PROBLEM STATEMENT: Count, please, the lines in the listing below that contain "display", and reply with the count only.

RECORDS FOR THE EXERCISE:
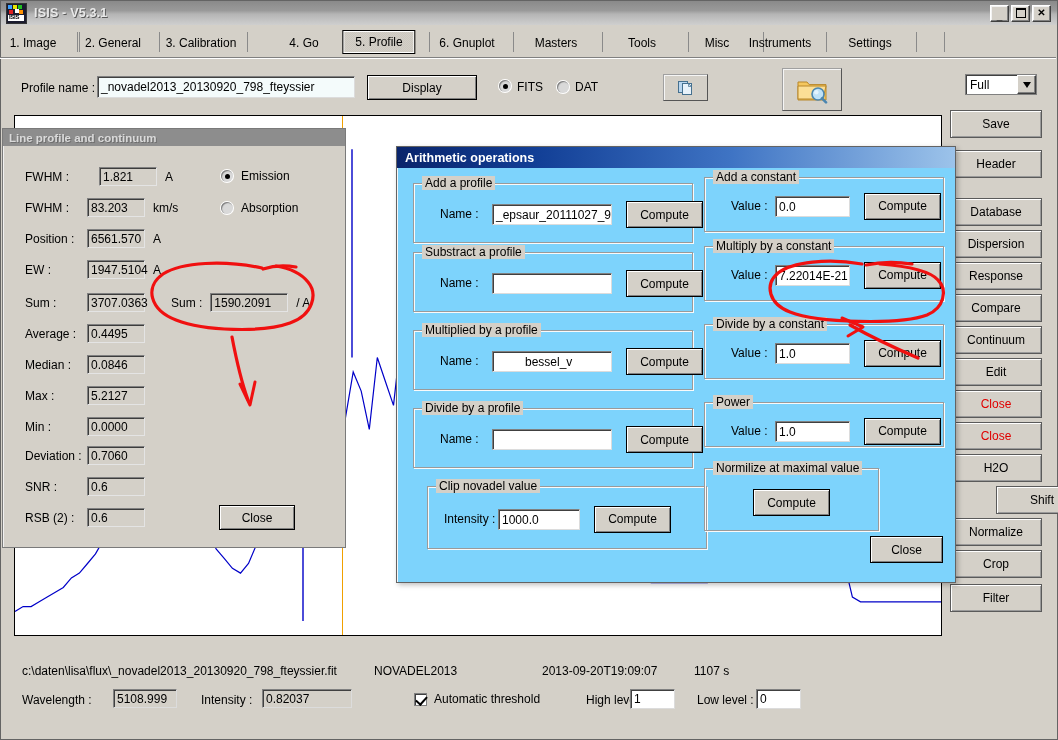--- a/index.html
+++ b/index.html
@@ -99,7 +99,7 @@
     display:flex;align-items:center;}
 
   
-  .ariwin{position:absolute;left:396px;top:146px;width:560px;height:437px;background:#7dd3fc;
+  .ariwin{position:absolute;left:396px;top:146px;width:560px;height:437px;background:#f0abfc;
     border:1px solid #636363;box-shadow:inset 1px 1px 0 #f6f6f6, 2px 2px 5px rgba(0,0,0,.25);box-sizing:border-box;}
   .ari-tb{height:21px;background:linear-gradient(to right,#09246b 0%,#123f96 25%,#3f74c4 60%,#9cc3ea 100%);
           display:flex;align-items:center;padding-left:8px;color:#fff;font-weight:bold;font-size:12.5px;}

FINAL ANSWER: 2